DATASET EXTRACT ->
<<<<
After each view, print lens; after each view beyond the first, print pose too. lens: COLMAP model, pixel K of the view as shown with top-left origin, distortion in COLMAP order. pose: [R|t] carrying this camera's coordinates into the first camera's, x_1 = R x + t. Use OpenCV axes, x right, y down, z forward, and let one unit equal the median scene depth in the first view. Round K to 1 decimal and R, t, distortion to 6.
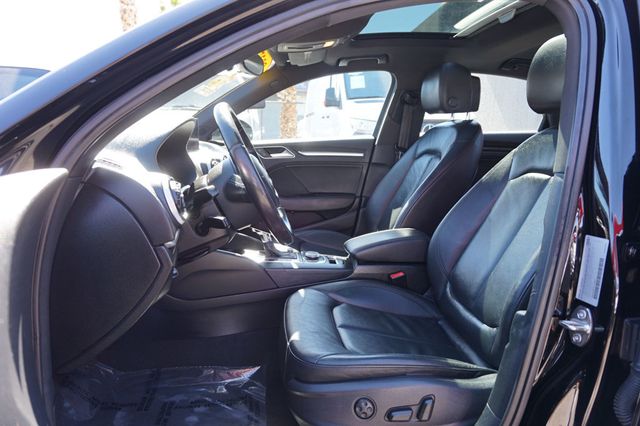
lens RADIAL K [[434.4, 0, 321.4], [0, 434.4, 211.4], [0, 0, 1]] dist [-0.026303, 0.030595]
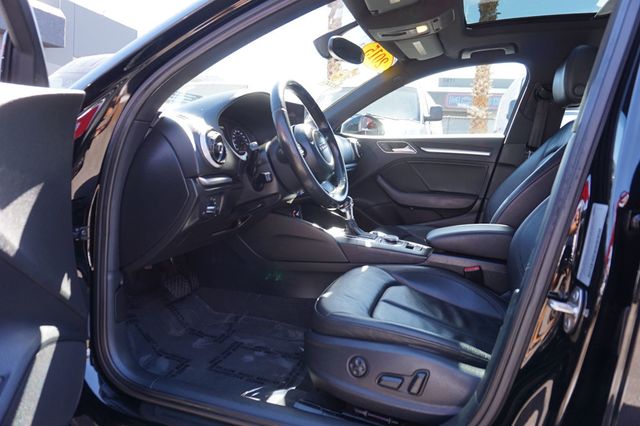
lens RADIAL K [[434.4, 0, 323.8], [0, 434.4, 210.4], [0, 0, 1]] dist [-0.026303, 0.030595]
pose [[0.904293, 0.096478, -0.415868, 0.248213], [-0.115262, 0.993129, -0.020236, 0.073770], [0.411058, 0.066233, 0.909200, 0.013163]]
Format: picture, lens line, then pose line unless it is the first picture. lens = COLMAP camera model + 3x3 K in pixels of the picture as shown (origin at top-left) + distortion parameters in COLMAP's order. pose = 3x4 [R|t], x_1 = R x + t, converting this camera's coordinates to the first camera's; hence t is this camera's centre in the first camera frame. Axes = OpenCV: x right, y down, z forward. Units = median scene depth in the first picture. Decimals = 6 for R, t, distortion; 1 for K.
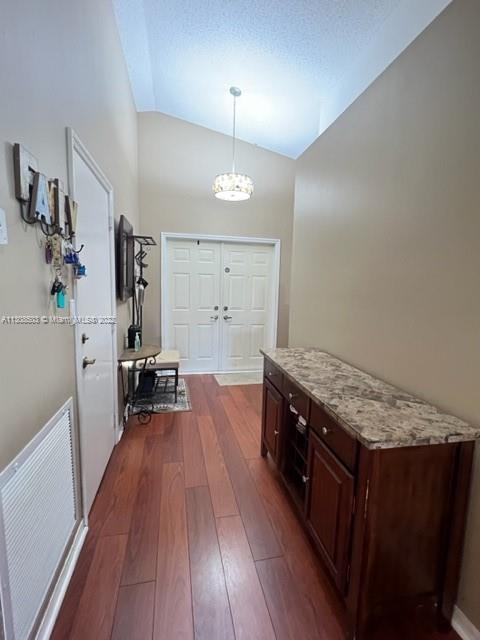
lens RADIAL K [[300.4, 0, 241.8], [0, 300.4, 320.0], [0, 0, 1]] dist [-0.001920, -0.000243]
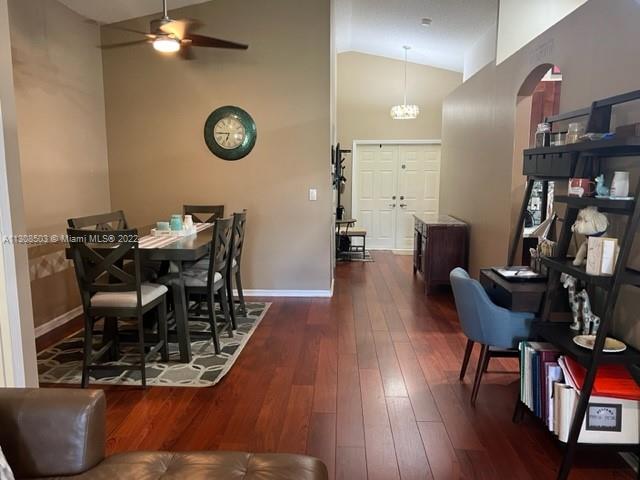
>>>>
DIRECTIONS -> Please retype the listing in full, exactly as given, and skip every image.

ANSWER SPACE ->
After each view, print lens; after each view beyond the first, print pose too. lens: COLMAP model, pixel K of the view as shown with top-left origin, distortion in COLMAP order. pose: [R|t] carrying this camera's coordinates into the first camera's, x_1 = R x + t. Use OpenCV axes, x right, y down, z forward, and let one unit equal the median scene depth in the first view. Round K to 1 decimal and R, t, distortion to 6.
lens RADIAL K [[434.4, 0, 321.4], [0, 434.4, 211.4], [0, 0, 1]] dist [-0.026303, 0.030595]
lens RADIAL K [[434.4, 0, 323.8], [0, 434.4, 210.4], [0, 0, 1]] dist [-0.026303, 0.030595]
pose [[0.904293, 0.096478, -0.415868, 0.248213], [-0.115262, 0.993129, -0.020236, 0.073770], [0.411058, 0.066233, 0.909200, 0.013163]]
Format: picture, lens line, then pose line unless it is the first picture. lens = COLMAP camera model + 3x3 K in pixels of the picture as shown (origin at top-left) + distortion parameters in COLMAP's order. pose = 3x4 [R|t], x_1 = R x + t, converting this camera's coordinates to the first camera's; hence t is this camera's centre in the first camera frame. Axes = OpenCV: x right, y down, z forward. Units = median scene depth in the first picture. Decimals = 6 for R, t, distortion; 1 for K.
lens RADIAL K [[300.4, 0, 241.8], [0, 300.4, 320.0], [0, 0, 1]] dist [-0.001920, -0.000243]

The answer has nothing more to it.